++++ RECORD EXCERPTS

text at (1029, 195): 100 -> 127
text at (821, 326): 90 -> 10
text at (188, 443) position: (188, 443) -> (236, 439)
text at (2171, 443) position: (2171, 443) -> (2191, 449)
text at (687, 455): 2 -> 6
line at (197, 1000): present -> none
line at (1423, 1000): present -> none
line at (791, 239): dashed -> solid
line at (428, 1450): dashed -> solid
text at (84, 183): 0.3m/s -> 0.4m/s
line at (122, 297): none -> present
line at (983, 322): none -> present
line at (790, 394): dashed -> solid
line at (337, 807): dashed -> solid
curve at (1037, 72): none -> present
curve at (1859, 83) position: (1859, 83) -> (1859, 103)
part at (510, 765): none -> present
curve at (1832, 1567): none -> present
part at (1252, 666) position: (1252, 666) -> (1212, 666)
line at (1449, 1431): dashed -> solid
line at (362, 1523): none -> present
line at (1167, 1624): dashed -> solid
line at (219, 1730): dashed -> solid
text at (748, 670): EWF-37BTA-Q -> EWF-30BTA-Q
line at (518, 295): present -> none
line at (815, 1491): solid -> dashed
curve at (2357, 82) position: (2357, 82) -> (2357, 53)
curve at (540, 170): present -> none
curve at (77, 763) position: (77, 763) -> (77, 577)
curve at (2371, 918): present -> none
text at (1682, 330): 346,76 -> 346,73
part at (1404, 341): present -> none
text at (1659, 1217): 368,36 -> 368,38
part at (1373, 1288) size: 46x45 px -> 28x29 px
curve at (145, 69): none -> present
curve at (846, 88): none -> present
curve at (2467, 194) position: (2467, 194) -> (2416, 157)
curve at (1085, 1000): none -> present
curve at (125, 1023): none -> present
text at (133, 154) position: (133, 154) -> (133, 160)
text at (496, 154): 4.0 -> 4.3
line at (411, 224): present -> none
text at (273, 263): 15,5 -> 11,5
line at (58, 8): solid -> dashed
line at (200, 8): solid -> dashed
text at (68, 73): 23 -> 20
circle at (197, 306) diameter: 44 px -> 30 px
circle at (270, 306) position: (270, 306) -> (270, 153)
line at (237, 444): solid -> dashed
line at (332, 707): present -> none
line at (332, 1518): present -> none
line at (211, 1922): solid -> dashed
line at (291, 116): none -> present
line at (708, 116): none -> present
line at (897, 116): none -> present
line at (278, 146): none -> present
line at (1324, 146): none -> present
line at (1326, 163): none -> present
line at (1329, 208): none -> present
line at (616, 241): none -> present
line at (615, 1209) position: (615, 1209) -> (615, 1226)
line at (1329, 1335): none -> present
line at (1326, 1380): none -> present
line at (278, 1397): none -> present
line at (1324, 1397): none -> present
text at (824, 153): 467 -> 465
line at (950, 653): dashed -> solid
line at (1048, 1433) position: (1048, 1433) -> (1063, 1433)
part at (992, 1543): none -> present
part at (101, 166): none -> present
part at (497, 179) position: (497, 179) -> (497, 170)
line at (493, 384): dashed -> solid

++++++++

Render every row above as a JSON list of strings, with one string per line and blank lines left out.

[
  "text at (1029, 195): 100 -> 127",
  "text at (821, 326): 90 -> 10",
  "text at (188, 443) position: (188, 443) -> (236, 439)",
  "text at (2171, 443) position: (2171, 443) -> (2191, 449)",
  "text at (687, 455): 2 -> 6",
  "line at (197, 1000): present -> none",
  "line at (1423, 1000): present -> none",
  "line at (791, 239): dashed -> solid",
  "line at (428, 1450): dashed -> solid",
  "text at (84, 183): 0.3m/s -> 0.4m/s",
  "line at (122, 297): none -> present",
  "line at (983, 322): none -> present",
  "line at (790, 394): dashed -> solid",
  "line at (337, 807): dashed -> solid",
  "curve at (1037, 72): none -> present",
  "curve at (1859, 83) position: (1859, 83) -> (1859, 103)",
  "part at (510, 765): none -> present",
  "curve at (1832, 1567): none -> present",
  "part at (1252, 666) position: (1252, 666) -> (1212, 666)",
  "line at (1449, 1431): dashed -> solid",
  "line at (362, 1523): none -> present",
  "line at (1167, 1624): dashed -> solid",
  "line at (219, 1730): dashed -> solid",
  "text at (748, 670): EWF-37BTA-Q -> EWF-30BTA-Q",
  "line at (518, 295): present -> none",
  "line at (815, 1491): solid -> dashed",
  "curve at (2357, 82) position: (2357, 82) -> (2357, 53)",
  "curve at (540, 170): present -> none",
  "curve at (77, 763) position: (77, 763) -> (77, 577)",
  "curve at (2371, 918): present -> none",
  "text at (1682, 330): 346,76 -> 346,73",
  "part at (1404, 341): present -> none",
  "text at (1659, 1217): 368,36 -> 368,38",
  "part at (1373, 1288) size: 46x45 px -> 28x29 px",
  "curve at (145, 69): none -> present",
  "curve at (846, 88): none -> present",
  "curve at (2467, 194) position: (2467, 194) -> (2416, 157)",
  "curve at (1085, 1000): none -> present",
  "curve at (125, 1023): none -> present",
  "text at (133, 154) position: (133, 154) -> (133, 160)",
  "text at (496, 154): 4.0 -> 4.3",
  "line at (411, 224): present -> none",
  "text at (273, 263): 15,5 -> 11,5",
  "line at (58, 8): solid -> dashed",
  "line at (200, 8): solid -> dashed",
  "text at (68, 73): 23 -> 20",
  "circle at (197, 306) diameter: 44 px -> 30 px",
  "circle at (270, 306) position: (270, 306) -> (270, 153)",
  "line at (237, 444): solid -> dashed",
  "line at (332, 707): present -> none",
  "line at (332, 1518): present -> none",
  "line at (211, 1922): solid -> dashed",
  "line at (291, 116): none -> present",
  "line at (708, 116): none -> present",
  "line at (897, 116): none -> present",
  "line at (278, 146): none -> present",
  "line at (1324, 146): none -> present",
  "line at (1326, 163): none -> present",
  "line at (1329, 208): none -> present",
  "line at (616, 241): none -> present",
  "line at (615, 1209) position: (615, 1209) -> (615, 1226)",
  "line at (1329, 1335): none -> present",
  "line at (1326, 1380): none -> present",
  "line at (278, 1397): none -> present",
  "line at (1324, 1397): none -> present",
  "text at (824, 153): 467 -> 465",
  "line at (950, 653): dashed -> solid",
  "line at (1048, 1433) position: (1048, 1433) -> (1063, 1433)",
  "part at (992, 1543): none -> present",
  "part at (101, 166): none -> present",
  "part at (497, 179) position: (497, 179) -> (497, 170)",
  "line at (493, 384): dashed -> solid"
]